One remark about the last bounding box line. This is the size of A4 (European standard page size); for letter size you need 0 0 612 792. In a later stage we will change this line, so that the bounding box fits more tightly.
Run the script and save the output in histogram.ps. Start up Ghostview to view this file. Not much to see, right? Time to edit histogram.ps. It is easier to do a little experimentation with this file rather than making changes directly to the Perl file (especially in a later stage when you are actually processing your data). We are going to experiment with the axes; our changes are shown in Listing 2.
When you are pleased with the result, copy it into histogram.pl just after the save command and add the line 1 setlinewidth to restore the original line width. Now it is time to do the hard work: defining two subroutines Histo-y and Histo-z. Again, this normally requires some experimentation, so create the PostScript file and edit it. We will assume that each subroutine gets x,y and x,z respectively on the stack. We will give both histograms a border line. It often helps to put a couple of your data points on the stack as an experiment.
You can copy your subroutines just in front of the EndPrologue line of your Perl script as shown in Listing 3.
Just a few words: I warned you to avoid using variables, and I did not practice what I preached. Well, only in the case of huge tables do you do everything on the stack. Doing so is much harder and often not worth the effort—my time is more expensive than what I gain in speed. Furthermore, I do some of the computations in PostScript; usually, it does pay off to do this in your Perl script. Finally, you normally do not want to recompute the path; you save it. I just wanted to keep the example simple.
Now it is time to complete your Perl script and process your data by adding the lines:
while (<>) { chomp; ($x, $y, $z) = split; print "$x $y Histo-y $x $z Histo-z\n"; }
Now you can run your script with the data as stdin to create a new histogram.ps. The final step is to determine a better bounding box. This is where Ghostview comes into play. Go to the leftmost and rightmost pixel of your picture and write down the x coordinates. Now do the same for the top and bottom of your picture, writing the y values. With these coordinates you can determine the bounding box (it does not have to be pixel fit) 83 85 400 405, and you can change it in your PostScript file. (Or in your Perl script; however, if you have a huge data file to process, recreating the PostScript file can take a while.)
Now you have a fully level-1 compliant PostScript file less than 2KB is size that you can actually understand.
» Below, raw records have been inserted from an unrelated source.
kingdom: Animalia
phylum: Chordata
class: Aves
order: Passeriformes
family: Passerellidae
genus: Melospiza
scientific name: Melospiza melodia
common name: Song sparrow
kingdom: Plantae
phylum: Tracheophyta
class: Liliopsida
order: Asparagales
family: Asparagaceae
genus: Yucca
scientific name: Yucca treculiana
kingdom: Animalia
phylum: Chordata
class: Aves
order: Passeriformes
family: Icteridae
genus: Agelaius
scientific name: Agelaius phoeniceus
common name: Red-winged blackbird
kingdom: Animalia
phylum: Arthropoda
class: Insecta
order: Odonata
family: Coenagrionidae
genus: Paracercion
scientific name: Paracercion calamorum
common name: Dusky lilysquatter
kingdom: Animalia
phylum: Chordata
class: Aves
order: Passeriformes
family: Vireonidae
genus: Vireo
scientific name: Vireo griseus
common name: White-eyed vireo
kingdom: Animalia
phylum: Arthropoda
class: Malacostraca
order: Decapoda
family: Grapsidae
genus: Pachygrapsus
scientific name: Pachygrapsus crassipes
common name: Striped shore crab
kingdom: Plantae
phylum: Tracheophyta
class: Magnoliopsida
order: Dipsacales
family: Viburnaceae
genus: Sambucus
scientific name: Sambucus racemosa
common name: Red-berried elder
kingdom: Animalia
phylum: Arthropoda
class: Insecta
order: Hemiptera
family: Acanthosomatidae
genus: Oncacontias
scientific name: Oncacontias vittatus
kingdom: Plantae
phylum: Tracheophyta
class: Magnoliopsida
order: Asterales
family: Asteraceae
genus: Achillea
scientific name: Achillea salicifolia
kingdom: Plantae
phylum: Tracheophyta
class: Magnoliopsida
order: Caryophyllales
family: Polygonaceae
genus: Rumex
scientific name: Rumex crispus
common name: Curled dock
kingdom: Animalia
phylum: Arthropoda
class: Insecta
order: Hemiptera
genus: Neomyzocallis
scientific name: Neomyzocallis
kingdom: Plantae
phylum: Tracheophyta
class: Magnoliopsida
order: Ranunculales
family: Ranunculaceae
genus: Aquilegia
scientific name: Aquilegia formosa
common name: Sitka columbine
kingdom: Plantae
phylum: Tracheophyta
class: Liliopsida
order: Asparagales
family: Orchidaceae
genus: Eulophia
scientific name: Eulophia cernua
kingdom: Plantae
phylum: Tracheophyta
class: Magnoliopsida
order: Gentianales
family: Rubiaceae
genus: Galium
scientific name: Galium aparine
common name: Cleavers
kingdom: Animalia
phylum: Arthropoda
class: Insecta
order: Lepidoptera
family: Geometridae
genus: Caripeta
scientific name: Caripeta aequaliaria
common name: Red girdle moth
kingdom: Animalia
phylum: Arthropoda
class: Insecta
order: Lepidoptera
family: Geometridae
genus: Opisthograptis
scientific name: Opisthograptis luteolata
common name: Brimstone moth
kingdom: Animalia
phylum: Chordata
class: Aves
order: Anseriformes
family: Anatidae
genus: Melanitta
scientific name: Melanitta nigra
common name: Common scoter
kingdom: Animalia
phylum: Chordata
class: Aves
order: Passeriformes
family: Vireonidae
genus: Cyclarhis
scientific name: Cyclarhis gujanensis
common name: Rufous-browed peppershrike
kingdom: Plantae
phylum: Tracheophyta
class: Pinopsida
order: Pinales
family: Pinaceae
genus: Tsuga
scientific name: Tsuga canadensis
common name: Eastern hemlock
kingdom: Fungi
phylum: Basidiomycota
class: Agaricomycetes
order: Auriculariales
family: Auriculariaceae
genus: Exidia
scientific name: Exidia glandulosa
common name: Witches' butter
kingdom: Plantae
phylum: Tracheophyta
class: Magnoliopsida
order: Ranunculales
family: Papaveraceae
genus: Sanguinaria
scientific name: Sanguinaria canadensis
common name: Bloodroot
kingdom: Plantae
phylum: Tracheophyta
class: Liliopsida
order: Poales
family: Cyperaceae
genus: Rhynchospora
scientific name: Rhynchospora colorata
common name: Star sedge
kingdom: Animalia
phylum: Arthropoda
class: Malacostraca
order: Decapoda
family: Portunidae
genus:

I have seen PostScript files generated by applications under MS-DOS that need 2MB for the same picture. The complete Perl script and output PostScript are included in the gzipped tar file on the ftp site as Listings 4 and 5. The output histogram is shown in Figure 1.
So from now on we do everything in PostScript, right? Wrong. If it goes faster using another application and the generated PostScript file is not too large, use that application. For many pictures I still use xfig or something similar. Use PostScript directly if your data set is big and importing your data into the application already requires a lot of work. If you are relatively new to PostScript, concentrate on x-y graphics and histograms. If you have gained some experience, read the Blue and Red Books. Most importantly, have fun.
Hans de Vreught (J.P.M.deVreught@cs.tudelft.nl) is a computer science researcher at Delft University of Technology. He has been using Unix since 1982 (Linux since 0.99.13) and is a profound MS hater (all their products are Bad Things). He likes non-virtual Belgian beer, and he is a real globe-trotter (already twice round the world).